Nodes

Nodes

In Drupal, the core building block of your website’s content is the node. A node is any individual piece of standalone content—a staff profile, news story, or “About us” page are all nodes under the hood. When you click + Add content and save, you create a new node.

Each node receives a unique, permanent Node ID (NID) (for example, 402). The NID stays the same if you change the title, URL alias, or menu placement.

Anatomy of a node

Every node has base metadata and fields defined by its content type.

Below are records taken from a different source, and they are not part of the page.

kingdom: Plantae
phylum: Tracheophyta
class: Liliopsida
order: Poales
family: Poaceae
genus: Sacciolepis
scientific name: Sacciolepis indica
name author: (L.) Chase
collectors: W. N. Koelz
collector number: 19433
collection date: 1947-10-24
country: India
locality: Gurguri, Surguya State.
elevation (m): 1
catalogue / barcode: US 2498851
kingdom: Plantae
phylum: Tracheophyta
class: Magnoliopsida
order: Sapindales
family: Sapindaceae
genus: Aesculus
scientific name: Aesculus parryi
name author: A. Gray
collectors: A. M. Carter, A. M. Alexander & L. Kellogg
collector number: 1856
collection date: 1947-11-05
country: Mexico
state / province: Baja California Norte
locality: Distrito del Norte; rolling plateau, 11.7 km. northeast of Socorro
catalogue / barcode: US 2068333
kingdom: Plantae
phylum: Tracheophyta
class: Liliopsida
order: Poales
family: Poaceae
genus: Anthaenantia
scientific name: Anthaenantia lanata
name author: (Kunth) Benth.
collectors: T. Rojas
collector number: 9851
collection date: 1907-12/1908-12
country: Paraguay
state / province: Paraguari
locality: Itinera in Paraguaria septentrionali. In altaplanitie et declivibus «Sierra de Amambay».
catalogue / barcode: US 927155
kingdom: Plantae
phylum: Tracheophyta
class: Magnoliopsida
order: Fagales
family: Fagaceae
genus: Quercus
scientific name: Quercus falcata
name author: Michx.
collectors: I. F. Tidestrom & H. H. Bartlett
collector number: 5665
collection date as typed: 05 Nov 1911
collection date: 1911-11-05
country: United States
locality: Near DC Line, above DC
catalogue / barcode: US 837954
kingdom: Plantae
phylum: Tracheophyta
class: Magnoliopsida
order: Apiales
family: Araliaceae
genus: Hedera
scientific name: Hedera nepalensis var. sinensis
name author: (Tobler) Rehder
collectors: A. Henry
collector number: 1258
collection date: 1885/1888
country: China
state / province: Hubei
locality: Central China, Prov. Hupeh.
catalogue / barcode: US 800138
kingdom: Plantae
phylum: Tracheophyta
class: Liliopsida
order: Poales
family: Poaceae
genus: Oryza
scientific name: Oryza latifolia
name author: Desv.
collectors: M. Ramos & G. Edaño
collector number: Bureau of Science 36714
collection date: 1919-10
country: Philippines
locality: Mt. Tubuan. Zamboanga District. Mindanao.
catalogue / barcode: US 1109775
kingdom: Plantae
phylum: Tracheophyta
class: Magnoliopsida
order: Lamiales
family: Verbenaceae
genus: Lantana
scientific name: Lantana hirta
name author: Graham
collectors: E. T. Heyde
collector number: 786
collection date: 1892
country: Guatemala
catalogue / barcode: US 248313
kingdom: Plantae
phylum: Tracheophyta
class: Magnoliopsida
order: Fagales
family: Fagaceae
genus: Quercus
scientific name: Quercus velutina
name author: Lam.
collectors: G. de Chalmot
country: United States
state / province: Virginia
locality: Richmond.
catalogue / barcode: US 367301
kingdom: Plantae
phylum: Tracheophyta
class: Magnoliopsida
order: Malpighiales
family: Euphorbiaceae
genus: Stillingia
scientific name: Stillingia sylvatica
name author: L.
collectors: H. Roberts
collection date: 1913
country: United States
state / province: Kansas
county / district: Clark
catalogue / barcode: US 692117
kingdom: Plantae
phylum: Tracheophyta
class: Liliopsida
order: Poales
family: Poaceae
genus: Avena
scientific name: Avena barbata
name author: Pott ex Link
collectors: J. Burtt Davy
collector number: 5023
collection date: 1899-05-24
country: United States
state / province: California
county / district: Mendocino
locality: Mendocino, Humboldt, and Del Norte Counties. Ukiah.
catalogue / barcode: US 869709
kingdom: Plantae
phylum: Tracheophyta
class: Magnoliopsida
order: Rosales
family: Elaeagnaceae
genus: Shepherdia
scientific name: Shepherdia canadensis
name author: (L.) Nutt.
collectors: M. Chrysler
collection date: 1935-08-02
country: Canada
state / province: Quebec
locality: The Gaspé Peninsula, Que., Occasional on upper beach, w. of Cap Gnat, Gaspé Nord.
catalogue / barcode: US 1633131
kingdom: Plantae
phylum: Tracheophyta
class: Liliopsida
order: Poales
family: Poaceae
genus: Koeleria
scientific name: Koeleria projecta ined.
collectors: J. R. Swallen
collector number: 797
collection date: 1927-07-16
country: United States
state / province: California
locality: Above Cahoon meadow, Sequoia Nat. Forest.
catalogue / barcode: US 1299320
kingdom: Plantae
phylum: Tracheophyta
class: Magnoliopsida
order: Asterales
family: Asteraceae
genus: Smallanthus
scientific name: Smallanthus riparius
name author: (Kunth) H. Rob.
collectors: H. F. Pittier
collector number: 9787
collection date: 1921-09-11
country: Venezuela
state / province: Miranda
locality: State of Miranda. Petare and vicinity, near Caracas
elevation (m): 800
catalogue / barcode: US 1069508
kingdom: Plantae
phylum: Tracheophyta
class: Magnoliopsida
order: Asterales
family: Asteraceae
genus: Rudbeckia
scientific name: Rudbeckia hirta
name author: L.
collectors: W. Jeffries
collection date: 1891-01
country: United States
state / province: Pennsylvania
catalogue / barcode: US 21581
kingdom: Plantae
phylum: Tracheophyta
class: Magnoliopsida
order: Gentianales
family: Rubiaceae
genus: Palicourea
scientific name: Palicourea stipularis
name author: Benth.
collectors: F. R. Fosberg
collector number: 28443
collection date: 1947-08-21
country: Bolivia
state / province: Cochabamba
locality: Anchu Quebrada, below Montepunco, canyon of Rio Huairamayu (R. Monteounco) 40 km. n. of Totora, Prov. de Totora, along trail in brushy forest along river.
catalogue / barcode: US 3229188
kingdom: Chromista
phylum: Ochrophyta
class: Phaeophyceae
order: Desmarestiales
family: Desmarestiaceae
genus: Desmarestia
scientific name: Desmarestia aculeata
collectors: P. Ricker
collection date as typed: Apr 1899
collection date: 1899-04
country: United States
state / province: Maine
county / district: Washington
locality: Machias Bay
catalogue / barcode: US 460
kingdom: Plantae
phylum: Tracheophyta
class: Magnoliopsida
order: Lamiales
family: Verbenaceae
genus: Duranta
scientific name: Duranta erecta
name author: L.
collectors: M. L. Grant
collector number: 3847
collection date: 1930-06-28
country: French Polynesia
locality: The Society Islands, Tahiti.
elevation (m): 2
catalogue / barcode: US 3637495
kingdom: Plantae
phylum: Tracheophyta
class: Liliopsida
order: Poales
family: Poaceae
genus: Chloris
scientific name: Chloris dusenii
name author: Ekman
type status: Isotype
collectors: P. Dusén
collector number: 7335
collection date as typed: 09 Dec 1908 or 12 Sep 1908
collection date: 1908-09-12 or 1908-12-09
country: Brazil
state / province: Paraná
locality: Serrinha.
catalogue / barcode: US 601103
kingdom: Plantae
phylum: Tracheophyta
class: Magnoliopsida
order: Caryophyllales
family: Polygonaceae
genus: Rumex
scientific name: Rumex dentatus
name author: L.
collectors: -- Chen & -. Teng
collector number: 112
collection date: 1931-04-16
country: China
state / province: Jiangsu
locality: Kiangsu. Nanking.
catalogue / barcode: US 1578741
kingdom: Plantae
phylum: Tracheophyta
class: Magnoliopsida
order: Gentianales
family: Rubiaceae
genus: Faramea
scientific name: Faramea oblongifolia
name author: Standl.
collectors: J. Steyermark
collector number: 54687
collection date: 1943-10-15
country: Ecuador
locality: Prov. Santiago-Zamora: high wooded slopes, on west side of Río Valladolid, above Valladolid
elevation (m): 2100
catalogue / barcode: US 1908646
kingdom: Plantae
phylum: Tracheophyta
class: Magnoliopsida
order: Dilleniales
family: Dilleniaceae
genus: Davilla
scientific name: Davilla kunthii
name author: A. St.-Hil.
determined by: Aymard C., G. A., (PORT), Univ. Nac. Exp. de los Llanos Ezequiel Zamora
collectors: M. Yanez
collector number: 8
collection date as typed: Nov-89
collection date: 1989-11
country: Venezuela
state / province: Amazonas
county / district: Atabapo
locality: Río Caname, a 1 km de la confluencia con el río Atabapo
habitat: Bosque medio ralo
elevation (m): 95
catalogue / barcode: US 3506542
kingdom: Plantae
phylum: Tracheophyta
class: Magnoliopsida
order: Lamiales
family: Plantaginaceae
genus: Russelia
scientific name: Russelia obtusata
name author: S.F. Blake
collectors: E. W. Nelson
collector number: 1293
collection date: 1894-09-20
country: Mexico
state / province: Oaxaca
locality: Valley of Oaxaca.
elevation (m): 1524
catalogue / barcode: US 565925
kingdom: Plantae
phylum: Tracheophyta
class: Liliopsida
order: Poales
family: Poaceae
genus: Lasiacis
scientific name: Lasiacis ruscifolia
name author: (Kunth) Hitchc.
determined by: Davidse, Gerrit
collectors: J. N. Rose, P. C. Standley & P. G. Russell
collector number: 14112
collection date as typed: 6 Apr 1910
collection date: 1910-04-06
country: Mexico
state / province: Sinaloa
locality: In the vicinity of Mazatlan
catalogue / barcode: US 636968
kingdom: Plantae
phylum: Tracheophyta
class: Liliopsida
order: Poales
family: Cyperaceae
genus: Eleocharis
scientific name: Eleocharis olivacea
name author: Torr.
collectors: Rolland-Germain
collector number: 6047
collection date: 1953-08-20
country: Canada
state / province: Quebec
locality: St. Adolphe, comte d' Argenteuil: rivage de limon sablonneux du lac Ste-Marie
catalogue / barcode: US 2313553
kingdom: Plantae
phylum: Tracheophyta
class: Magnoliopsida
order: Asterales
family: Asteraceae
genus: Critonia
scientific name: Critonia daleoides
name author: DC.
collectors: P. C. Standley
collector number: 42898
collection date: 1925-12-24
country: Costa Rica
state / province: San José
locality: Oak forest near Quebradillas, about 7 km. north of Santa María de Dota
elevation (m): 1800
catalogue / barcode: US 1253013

Base metadata (system information)

Drupal tracks these properties automatically:

  • Author — NetID of the user who created the node

  • Authored on — Date and time the node was created

  • Published status — Published or Unpublished; see Publishing & Unpublishing

  • Revisions — History of saves; see Revisions

Fields and content types

Fields are where you enter data. A content type is a pre-configured set of fields/paragraphs. Examples on our sites:

  • News — Title, publication date, bylines, body text, and related fields

  • Event — Title, dates, location, address, and event-specific Paragraphs

  • People — Name, contact information, profile picture, department, and directory taxonomy

  • Page — Title and various Paragraphs for modular layout blocks

Content types simplify management, sorting, and use in Views. See Content Overview.

What is not a node?

  • Paragraphs — Text blocks, slideshows, and accordions inside a Page; they exist only when attached to a parent node.

  • Media assets — Images, PDFs, and videos in the Media Library; nodes reference them.

  • Taxonomy terms — Tags such as “Academic” or “Research” used to sort content; not standalone pages.

Key takeaways for editors

  • Linking internal nodes: Use the link autocomplete to connect to another node or media item instead of pasting a full browser URL. Drupal updates the link when the destination moves. See Linking.

  • Deletion is permanent: Deleting a node removes its ID and attached Paragraph data. To hide content while keeping your work, set the node to Unpublished instead.